19th century gospel music
The music of early Rastafarians was not specific to their religion alone. Early Rastafarians used music and hymns created by Sankey and Moody, two very influential 19th Century American evangelists who travelled throughout the world. The Rastafarians took such hymn tunes and set them to their own words, usually reflecting the importance of Africa.
An early African musical influence was Burru Music. This type of music was sung by African slaves to keep their spirits up whilst working. As the slaves had no religion and the Rastafarians had no music, it seemed natural for the Rastafarians to adopt Burru music, while welcoming slaves as new converts into their religion.
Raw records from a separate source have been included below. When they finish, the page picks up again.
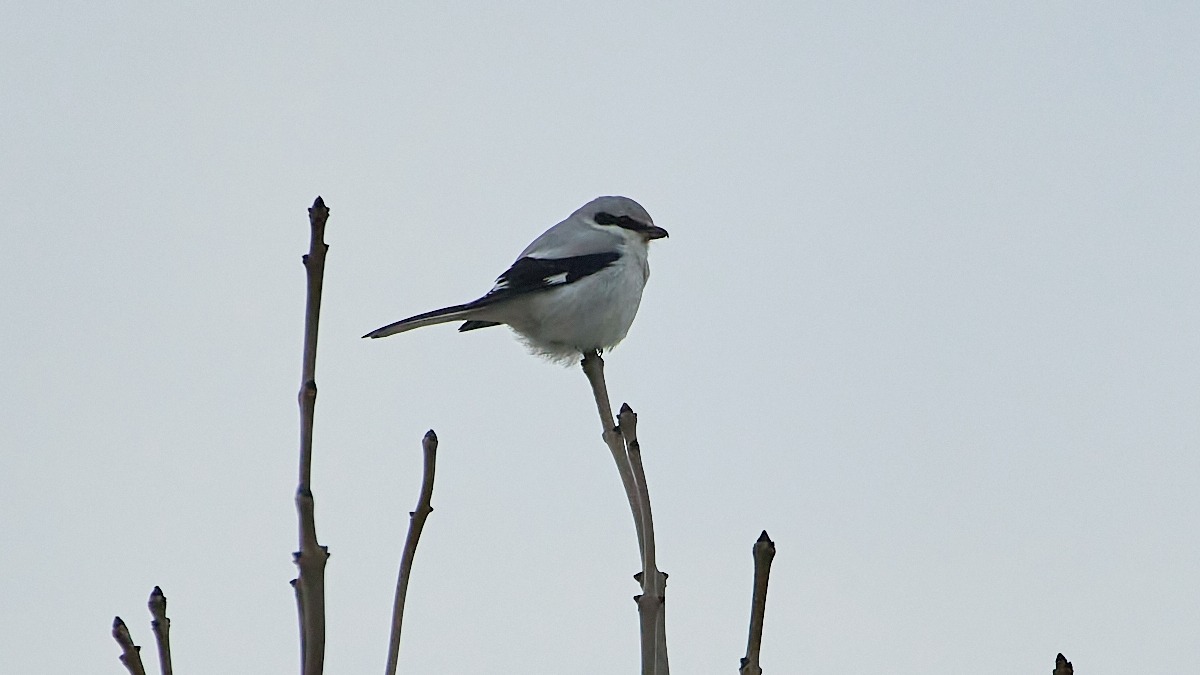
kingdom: Animalia
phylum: Chordata
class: Aves
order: Passeriformes
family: Laniidae
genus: Lanius
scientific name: Lanius excubitor
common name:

Spread and development of Rastafarian music
In the 1950s, Count Ossie began using drumming during reasoning sessions. He realised that this drumming intensified the spiritual effects and heightened people's sensations.
Count Ossie began developing rhythmic patterns that spread throughout the Rastafarian community. Count Ossie played this music publicly, resulting in the spread of the Rastafarian message.
This type of music requires the use of three types of drum: the bass, fundeh and peta (repeater).
In the last thirty years Rastafari has become commonly associated with Reggae music, especially following the worldwide success of Robert Nesta Marley.
Bob Marley, as he was commonly known, helped spread awareness of the religion among outsiders through his appearances and his lyrics.
Many people believe that Bob Marley was the main factor in the spread of Rastafari to the USA, Canada, most of Europe, Africa and Australasia.
His lyrics were influential in the spread of political and social ideas of the Rastafarian movement. He spoke out against the inequality experienced by the black community and the negativity they were subjected to.
Marley's lyrics expanded the Rastafarian teachings:
We are sick and tired of your ism-schism game, to die and go to heaven in Jesus' name. We know and understand almighty God is a living man.
Bob Marley, Get Up, Stand Up, Tuff Going Music, 1973
These lyrics re-state the Rastafarian teaching of the suppression of blacks by whites, and the understanding that Haile Selassie is the Living God who will eventually redeem the Rastafarian community.
We know where we're going, we know where we're from. We're leaving Babylon, going to our Father's land.
Bob Marley, Exodus, Music BVI/Rondor Music, 1977
This refers to the repatriation themes of Rastafari and the return, from Babylon and its suppressors, to the promised land of Africa.